Justice of the Arkansas Supreme Court
- In office 2005–2014

Member of the Arkansas Court of Appeals
- In office 1991–2001

Member of the Arkansas House of Representatives
- In office 1971–1981

Personal details
- Born: Donald Louis Corbin March 28, 1938 Hot Springs, Arkansas, U.S.
- Died: December 12, 2016 (aged 78)
- Cause of death: Lung cancer
- Party: Democratic
- Education: University of Arkansas
- Profession: Politician, judge

Military service
- Allegiance: United States
- Branch/service: United States Marine Corps
- Years of service: 1959

= Donald L. Corbin =

American judge (1938–2016)

Donald Louis Corbin (March 29, 1938 - December 12, 2016) was an American judge and politician.

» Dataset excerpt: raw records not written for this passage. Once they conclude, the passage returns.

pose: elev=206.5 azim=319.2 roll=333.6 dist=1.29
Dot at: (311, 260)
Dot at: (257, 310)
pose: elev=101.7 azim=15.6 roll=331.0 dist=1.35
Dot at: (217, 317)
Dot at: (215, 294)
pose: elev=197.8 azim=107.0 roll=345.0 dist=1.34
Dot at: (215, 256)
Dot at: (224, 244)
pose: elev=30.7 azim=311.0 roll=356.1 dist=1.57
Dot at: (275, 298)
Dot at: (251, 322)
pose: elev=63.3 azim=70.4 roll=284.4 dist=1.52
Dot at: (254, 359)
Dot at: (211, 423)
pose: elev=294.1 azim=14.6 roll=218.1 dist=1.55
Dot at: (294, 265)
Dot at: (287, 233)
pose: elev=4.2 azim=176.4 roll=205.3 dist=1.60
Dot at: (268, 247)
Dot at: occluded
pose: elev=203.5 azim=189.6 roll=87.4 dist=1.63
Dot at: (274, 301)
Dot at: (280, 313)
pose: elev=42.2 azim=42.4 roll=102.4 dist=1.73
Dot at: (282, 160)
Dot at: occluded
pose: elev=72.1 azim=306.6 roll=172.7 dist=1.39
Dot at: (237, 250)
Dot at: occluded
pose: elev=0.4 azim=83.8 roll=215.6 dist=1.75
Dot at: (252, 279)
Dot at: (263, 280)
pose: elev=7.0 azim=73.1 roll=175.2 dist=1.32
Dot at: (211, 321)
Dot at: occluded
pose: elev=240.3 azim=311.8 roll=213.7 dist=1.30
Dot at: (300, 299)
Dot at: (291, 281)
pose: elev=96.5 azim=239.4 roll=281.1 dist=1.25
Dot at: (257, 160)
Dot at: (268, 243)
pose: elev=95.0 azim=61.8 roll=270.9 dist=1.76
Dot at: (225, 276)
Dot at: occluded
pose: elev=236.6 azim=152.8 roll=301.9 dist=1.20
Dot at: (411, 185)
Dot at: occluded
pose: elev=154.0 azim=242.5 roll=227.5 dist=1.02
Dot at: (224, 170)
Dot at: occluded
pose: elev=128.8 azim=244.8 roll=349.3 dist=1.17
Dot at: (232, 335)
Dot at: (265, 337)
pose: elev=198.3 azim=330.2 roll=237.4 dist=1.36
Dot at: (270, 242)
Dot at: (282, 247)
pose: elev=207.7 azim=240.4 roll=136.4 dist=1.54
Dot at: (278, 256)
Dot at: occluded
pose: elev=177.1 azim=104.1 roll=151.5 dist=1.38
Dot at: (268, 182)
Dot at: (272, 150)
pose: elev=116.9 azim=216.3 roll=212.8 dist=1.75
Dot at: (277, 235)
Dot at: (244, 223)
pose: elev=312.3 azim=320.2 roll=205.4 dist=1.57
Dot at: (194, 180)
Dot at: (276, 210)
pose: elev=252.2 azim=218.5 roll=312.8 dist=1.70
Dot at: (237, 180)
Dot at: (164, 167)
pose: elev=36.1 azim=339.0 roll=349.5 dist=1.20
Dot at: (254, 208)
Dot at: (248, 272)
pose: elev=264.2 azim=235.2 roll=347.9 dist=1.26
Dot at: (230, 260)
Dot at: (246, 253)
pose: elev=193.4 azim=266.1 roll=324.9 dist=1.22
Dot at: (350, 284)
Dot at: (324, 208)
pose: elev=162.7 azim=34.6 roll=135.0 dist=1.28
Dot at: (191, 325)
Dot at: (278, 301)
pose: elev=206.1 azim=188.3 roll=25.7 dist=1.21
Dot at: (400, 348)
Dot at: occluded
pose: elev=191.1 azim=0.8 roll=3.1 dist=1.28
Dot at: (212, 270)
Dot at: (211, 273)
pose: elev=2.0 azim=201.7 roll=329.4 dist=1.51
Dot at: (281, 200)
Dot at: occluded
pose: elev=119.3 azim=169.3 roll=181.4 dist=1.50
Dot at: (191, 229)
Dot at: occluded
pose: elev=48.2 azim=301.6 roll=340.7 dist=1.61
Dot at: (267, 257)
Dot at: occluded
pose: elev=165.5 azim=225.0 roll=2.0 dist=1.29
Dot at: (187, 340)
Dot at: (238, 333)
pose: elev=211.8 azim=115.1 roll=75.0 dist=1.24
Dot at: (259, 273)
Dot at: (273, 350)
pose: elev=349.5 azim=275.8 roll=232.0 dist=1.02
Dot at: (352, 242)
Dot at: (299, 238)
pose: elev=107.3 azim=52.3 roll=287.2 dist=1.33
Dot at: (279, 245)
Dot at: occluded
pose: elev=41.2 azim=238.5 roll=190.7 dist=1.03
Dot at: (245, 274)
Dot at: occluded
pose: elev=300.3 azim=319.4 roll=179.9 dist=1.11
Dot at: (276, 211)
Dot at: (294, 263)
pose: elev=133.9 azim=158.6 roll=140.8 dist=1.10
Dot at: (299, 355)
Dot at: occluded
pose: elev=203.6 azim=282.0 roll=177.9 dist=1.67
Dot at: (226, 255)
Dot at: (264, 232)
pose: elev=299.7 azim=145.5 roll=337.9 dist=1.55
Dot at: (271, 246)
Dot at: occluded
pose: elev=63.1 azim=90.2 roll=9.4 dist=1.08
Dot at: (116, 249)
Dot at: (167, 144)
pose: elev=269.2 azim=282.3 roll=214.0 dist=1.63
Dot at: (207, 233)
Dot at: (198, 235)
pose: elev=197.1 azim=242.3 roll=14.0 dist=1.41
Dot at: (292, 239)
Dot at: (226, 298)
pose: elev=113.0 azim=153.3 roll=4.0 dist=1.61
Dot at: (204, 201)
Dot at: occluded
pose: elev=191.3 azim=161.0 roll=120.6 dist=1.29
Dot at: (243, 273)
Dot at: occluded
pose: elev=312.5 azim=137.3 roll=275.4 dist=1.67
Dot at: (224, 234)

Born in Hot Springs, Arkansas, Corbin moved to San Diego, California with his parents when his father joined the United States Navy. They then moved back to Arkansas and settled in Lewisville, Arkansas and then Texarkana, Arkansas. Corbin served in the United States Marine Corps in 1959. He then received his bachelor's and law degrees from University of Arkansas. He practiced law in Lewisville, Arkansas. From 1971 to 1981, Corbin served in the Arkansas House of Representatives and was a Democrat. He then served in the Arkansas Court of Appeals from 1991 to 2001. Corbin then served as a justice of the Arkansas Supreme Court and was appointed to the position in 2005. He retired at the end of his term in 2014 after suffering a heart attack in 2010 and having a cancerous tumor removed from one of his lungs in 2011. He died on December 12, 2016, from lung cancer.